## TASK ITEM
Arrange every line of text from the rows below into a Markdown table with two columns, No. and Line. Number the lines in order and leave out any blank ones.

(SOURCE INFORMATION)

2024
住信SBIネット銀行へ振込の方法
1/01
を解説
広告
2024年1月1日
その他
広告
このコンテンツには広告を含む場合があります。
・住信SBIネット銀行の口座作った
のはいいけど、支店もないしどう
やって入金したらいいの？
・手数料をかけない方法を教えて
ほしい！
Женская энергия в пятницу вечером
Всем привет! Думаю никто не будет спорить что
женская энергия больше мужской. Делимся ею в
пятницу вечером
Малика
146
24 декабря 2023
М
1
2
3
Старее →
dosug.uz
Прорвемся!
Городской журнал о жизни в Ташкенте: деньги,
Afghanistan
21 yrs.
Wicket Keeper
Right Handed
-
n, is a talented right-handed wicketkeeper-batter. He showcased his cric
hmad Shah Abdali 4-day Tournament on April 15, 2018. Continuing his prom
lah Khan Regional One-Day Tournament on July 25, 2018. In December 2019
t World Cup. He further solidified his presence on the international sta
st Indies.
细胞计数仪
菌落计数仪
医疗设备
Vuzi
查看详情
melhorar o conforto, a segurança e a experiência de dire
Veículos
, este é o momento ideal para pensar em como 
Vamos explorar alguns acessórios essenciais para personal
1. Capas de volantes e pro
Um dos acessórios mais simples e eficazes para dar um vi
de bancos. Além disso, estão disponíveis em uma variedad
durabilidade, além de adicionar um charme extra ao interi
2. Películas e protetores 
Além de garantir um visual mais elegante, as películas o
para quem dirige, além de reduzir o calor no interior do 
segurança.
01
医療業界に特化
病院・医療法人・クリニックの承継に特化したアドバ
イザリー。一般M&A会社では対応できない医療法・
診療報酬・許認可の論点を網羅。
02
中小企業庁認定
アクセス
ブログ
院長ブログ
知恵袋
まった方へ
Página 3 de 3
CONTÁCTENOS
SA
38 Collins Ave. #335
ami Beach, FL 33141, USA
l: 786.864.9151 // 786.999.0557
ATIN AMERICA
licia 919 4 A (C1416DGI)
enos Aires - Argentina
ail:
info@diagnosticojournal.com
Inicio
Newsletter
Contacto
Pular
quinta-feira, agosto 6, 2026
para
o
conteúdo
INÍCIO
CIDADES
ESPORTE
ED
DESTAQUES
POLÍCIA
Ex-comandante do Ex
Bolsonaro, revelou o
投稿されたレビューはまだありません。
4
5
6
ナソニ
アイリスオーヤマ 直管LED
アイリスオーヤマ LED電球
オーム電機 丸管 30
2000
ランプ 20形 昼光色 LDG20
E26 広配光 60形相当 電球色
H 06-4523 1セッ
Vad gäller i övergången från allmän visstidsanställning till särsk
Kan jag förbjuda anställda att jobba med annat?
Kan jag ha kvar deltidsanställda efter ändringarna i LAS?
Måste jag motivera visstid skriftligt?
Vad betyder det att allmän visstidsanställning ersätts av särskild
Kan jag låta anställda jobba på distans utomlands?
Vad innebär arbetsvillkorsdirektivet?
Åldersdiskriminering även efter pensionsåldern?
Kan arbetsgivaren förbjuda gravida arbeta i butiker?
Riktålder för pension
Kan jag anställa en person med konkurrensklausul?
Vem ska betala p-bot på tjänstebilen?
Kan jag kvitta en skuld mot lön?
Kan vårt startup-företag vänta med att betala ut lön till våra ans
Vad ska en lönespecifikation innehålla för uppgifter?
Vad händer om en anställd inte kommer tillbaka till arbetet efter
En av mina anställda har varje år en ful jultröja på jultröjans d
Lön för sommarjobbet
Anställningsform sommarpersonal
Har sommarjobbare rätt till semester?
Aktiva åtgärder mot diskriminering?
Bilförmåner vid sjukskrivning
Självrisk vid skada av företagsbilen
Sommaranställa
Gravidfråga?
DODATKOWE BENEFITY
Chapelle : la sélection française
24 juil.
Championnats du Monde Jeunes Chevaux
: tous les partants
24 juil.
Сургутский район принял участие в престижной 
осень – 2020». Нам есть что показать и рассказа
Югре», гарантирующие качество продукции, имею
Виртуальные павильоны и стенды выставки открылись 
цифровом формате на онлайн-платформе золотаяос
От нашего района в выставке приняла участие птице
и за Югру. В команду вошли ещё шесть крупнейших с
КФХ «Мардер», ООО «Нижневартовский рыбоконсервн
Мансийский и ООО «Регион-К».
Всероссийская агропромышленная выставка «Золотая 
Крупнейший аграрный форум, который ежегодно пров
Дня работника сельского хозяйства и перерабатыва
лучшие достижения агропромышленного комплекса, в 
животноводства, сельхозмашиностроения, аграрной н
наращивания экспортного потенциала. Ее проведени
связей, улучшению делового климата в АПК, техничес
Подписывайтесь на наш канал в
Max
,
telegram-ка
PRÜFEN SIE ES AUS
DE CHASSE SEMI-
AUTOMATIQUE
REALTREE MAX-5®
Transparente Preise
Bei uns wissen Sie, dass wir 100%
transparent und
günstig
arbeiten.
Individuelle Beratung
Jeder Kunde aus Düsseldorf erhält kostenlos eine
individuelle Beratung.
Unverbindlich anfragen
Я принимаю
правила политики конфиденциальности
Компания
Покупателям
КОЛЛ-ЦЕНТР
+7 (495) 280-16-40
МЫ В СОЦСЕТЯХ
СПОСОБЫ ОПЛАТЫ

(End SOURCE INFORMATION)

## OUTPUT BELOW
| No. | Line |
|---|---|
| 1 | 2024 |
| 2 | 住信SBIネット銀行へ振込の方法 |
| 3 | 1/01 |
| 4 | を解説 |
| 5 | 広告 |
| 6 | 2024年1月1日 |
| 7 | その他 |
| 8 | 広告 |
| 9 | このコンテンツには広告を含む場合があります。 |
| 10 | ・住信SBIネット銀行の口座作った |
| 11 | のはいいけど、支店もないしどう |
| 12 | やって入金したらいいの？ |
| 13 | ・手数料をかけない方法を教えて |
| 14 | ほしい！ |
| 15 | Женская энергия в пятницу вечером |
| 16 | Всем привет! Думаю никто не будет спорить что |
| 17 | женская энергия больше мужской. Делимся ею в |
| 18 | пятницу вечером |
| 19 | Малика |
| 20 | 146 |
| 21 | 24 декабря 2023 |
| 22 | М |
| 23 | 1 |
| 24 | 2 |
| 25 | 3 |
| 26 | Старее → |
| 27 | dosug.uz |
| 28 | Прорвемся! |
| 29 | Городской журнал о жизни в Ташкенте: деньги, |
| 30 | Afghanistan |
| 31 | 21 yrs. |
| 32 | Wicket Keeper |
| 33 | Right Handed |
| 34 | - |
| 35 | n, is a talented right-handed wicketkeeper-batter. He showcased his cric |
| 36 | hmad Shah Abdali 4-day Tournament on April 15, 2018. Continuing his prom |
| 37 | lah Khan Regional One-Day Tournament on July 25, 2018. In December 2019 |
| 38 | t World Cup. He further solidified his presence on the international sta |
| 39 | st Indies. |
| 40 | 细胞计数仪 |
| 41 | 菌落计数仪 |
| 42 | 医疗设备 |
| 43 | Vuzi |
| 44 | 查看详情 |
| 45 | melhorar o conforto, a segurança e a experiência de dire |
| 46 | Veículos |
| 47 | , este é o momento ideal para pensar em como  |
| 48 | Vamos explorar alguns acessórios essenciais para personal |
| 49 | 1. Capas de volantes e pro |
| 50 | Um dos acessórios mais simples e eficazes para dar um vi |
| 51 | de bancos. Além disso, estão disponíveis em uma variedad |
| 52 | durabilidade, além de adicionar um charme extra ao interi |
| 53 | 2. Películas e protetores  |
| 54 | Além de garantir um visual mais elegante, as películas o |
| 55 | para quem dirige, além de reduzir o calor no interior do  |
| 56 | segurança. |
| 57 | 01 |
| 58 | 医療業界に特化 |
| 59 | 病院・医療法人・クリニックの承継に特化したアドバ |
| 60 | イザリー。一般M&A会社では対応できない医療法・ |
| 61 | 診療報酬・許認可の論点を網羅。 |
| 62 | 02 |
| 63 | 中小企業庁認定 |
| 64 | アクセス |
| 65 | ブログ |
| 66 | 院長ブログ |
| 67 | 知恵袋 |
| 68 | まった方へ |
| 69 | Página 3 de 3 |
| 70 | CONTÁCTENOS |
| 71 | SA |
| 72 | 38 Collins Ave. #335 |
| 73 | ami Beach, FL 33141, USA |
| 74 | l: 786.864.9151 // 786.999.0557 |
| 75 | ATIN AMERICA |
| 76 | licia 919 4 A (C1416DGI) |
| 77 | enos Aires - Argentina |
| 78 | ail: |
| 79 | info@diagnosticojournal.com |
| 80 | Inicio |
| 81 | Newsletter |
| 82 | Contacto |
| 83 | Pular |
| 84 | quinta-feira, agosto 6, 2026 |
| 85 | para |
| 86 | o |
| 87 | conteúdo |
| 88 | INÍCIO |
| 89 | CIDADES |
| 90 | ESPORTE |
| 91 | ED |
| 92 | DESTAQUES |
| 93 | POLÍCIA |
| 94 | Ex-comandante do Ex |
| 95 | Bolsonaro, revelou o |
| 96 | 投稿されたレビューはまだありません。 |
| 97 | 4 |
| 98 | 5 |
| 99 | 6 |
| 100 | ナソニ |
| 101 | アイリスオーヤマ 直管LED |
| 102 | アイリスオーヤマ LED電球 |
| 103 | オーム電機 丸管 30 |
| 104 | 2000 |
| 105 | ランプ 20形 昼光色 LDG20 |
| 106 | E26 広配光 60形相当 電球色 |
| 107 | H 06-4523 1セッ |
| 108 | Vad gäller i övergången från allmän visstidsanställning till särsk |
| 109 | Kan jag förbjuda anställda att jobba med annat? |
| 110 | Kan jag ha kvar deltidsanställda efter ändringarna i LAS? |
| 111 | Måste jag motivera visstid skriftligt? |
| 112 | Vad betyder det att allmän visstidsanställning ersätts av särskild |
| 113 | Kan jag låta anställda jobba på distans utomlands? |
| 114 | Vad innebär arbetsvillkorsdirektivet? |
| 115 | Åldersdiskriminering även efter pensionsåldern? |
| 116 | Kan arbetsgivaren förbjuda gravida arbeta i butiker? |
| 117 | Riktålder för pension |
| 118 | Kan jag anställa en person med konkurrensklausul? |
| 119 | Vem ska betala p-bot på tjänstebilen? |
| 120 | Kan jag kvitta en skuld mot lön? |
| 121 | Kan vårt startup-företag vänta med att betala ut lön till våra ans |
| 122 | Vad ska en lönespecifikation innehålla för uppgifter? |
| 123 | Vad händer om en anställd inte kommer tillbaka till arbetet efter |
| 124 | En av mina anställda har varje år en ful jultröja på jultröjans d |
| 125 | Lön för sommarjobbet |
| 126 | Anställningsform sommarpersonal |
| 127 | Har sommarjobbare rätt till semester? |
| 128 | Aktiva åtgärder mot diskriminering? |
| 129 | Bilförmåner vid sjukskrivning |
| 130 | Självrisk vid skada av företagsbilen |
| 131 | Sommaranställa |
| 132 | Gravidfråga? |
| 133 | DODATKOWE BENEFITY |
| 134 | Chapelle : la sélection française |
| 135 | 24 juil. |
| 136 | Championnats du Monde Jeunes Chevaux |
| 137 | : tous les partants |
| 138 | 24 juil. |
| 139 | Сургутский район принял участие в престижной  |
| 140 | осень – 2020». Нам есть что показать и рассказа |
| 141 | Югре», гарантирующие качество продукции, имею |
| 142 | Виртуальные павильоны и стенды выставки открылись  |
| 143 | цифровом формате на онлайн-платформе золотаяос |
| 144 | От нашего района в выставке приняла участие птице |
| 145 | и за Югру. В команду вошли ещё шесть крупнейших с |
| 146 | КФХ «Мардер», ООО «Нижневартовский рыбоконсервн |
| 147 | Мансийский и ООО «Регион-К». |
| 148 | Всероссийская агропромышленная выставка «Золотая  |
| 149 | Крупнейший аграрный форум, который ежегодно пров |
| 150 | Дня работника сельского хозяйства и перерабатыва |
| 151 | лучшие достижения агропромышленного комплекса, в  |
| 152 | животноводства, сельхозмашиностроения, аграрной н |
| 153 | наращивания экспортного потенциала. Ее проведени |
| 154 | связей, улучшению делового климата в АПК, техничес |
| 155 | Подписывайтесь на наш канал в |
| 156 | Max |
| 157 | , |
| 158 | telegram-ка |
| 159 | PRÜFEN SIE ES AUS |
| 160 | DE CHASSE SEMI- |
| 161 | AUTOMATIQUE |
| 162 | REALTREE MAX-5® |
| 163 | Transparente Preise |
| 164 | Bei uns wissen Sie, dass wir 100% |
| 165 | transparent und |
| 166 | günstig |
| 167 | arbeiten. |
| 168 | Individuelle Beratung |
| 169 | Jeder Kunde aus Düsseldorf erhält kostenlos eine |
| 170 | individuelle Beratung. |
| 171 | Unverbindlich anfragen |
| 172 | Я принимаю |
| 173 | правила политики конфиденциальности |
| 174 | Компания |
| 175 | Покупателям |
| 176 | КОЛЛ-ЦЕНТР |
| 177 | +7 (495) 280-16-40 |
| 178 | МЫ В СОЦСЕТЯХ |
| 179 | СПОСОБЫ ОПЛАТЫ |